UC schools de-emphasized grades and test scores and began reviewing applicants more holistically.
They stepped up recruitment in poorer communities that tend to be Black and Latino. They guaranteed spots to students who
graduate in the top 9% of their high school classes. The goal of each of these policies
was to replace race-based affirmative action by identifying disadvantaged students who are
nevertheless going to succeed at these universities and admitting them. Through these race-neutral alternatives to race-based affirmative action,
schools have been able, slowly, to regain much of the racial diversity they lost. But...
It was hard. It was hard.
Mitchell Chang is Associate Vice Chancellor of Equity, Diversity, and Inclusion at UCLA,
which recently enrolled its most racially diverse class since the ban took effect.
There was no magic bullet.
Some things work better than other things.
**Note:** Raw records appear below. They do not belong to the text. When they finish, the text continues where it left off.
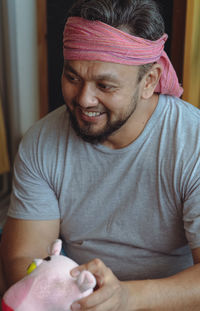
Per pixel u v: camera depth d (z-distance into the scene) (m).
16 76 2.16
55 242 0.88
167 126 1.09
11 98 2.17
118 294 0.85
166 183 1.08
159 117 1.10
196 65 1.61
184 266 1.22
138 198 1.12
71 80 0.96
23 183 1.21
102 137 1.03
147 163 1.10
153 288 0.96
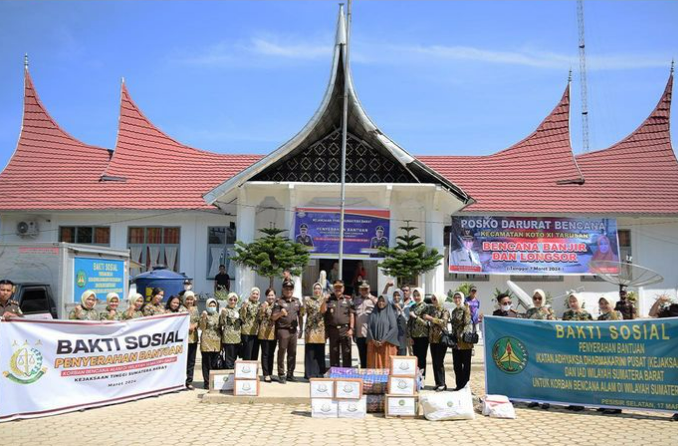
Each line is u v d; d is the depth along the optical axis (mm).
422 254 20188
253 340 13109
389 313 12508
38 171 28109
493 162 29594
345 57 18172
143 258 25516
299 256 20359
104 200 25938
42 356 10133
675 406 10023
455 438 8914
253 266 20469
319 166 21812
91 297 11453
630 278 17766
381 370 11125
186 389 12609
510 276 24938
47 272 15562
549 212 25188
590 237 24297
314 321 13180
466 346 12250
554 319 11523
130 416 10180
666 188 26656
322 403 10242
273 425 9641
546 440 8781
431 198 21406
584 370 10672
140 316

And this is also work that doesn't happen overnight.
In fact, it's taken UCLA more than two decades to make up the lost ground.
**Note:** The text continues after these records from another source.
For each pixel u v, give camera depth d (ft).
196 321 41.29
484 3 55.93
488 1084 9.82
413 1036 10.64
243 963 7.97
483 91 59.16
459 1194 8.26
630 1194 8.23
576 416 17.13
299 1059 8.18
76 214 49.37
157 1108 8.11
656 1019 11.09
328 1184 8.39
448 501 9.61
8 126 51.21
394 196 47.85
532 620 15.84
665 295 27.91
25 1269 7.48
And still, Chang says, his school is not where it wants to be.
It still enrolls far fewer black and Latino students than their share of California
high school graduates, a problem it didn't have before the affirmative action ban. So all these
years later, it's still working to close that gap. The ban on race-conscious admissions had the
biggest impact on Berkeley and UCLA, the state's two most selective public schools. Likewise,
experts think that across the country, it is similarly competitive universities
that will be most affected by the Supreme Court's ruling. Many of these schools have been preparing,
including Pomona College, a small, very selective university in Southern California.
Gabrielle Starr is its president, and she says every student her admissions officers let in
is highly qualified to be there. But being able to consider race has allowed them
to ensure they also put together a diverse class. Having a campus that looks like the world in which
our students will go on to live is really important just as a bedrock value. As a private school,
Pomona wasn't subject to California's affirmative action ban. It will be to the Supreme Court's
ruling. Starr started worrying about a
possible national ban a couple of years ago as the Supreme Court solidified its conservative shift.
So she started reaching out to schools like the UCs for guidance. She says it's going to take
some time for Pomona College to figure out its next steps. We're going to do our best.
In the meantime, she fears her campus will become less racially diverse.
NPR's Adrienne Florido in Los Angeles.
It's Consider This from NPR. I'm Mary Louise Kelly.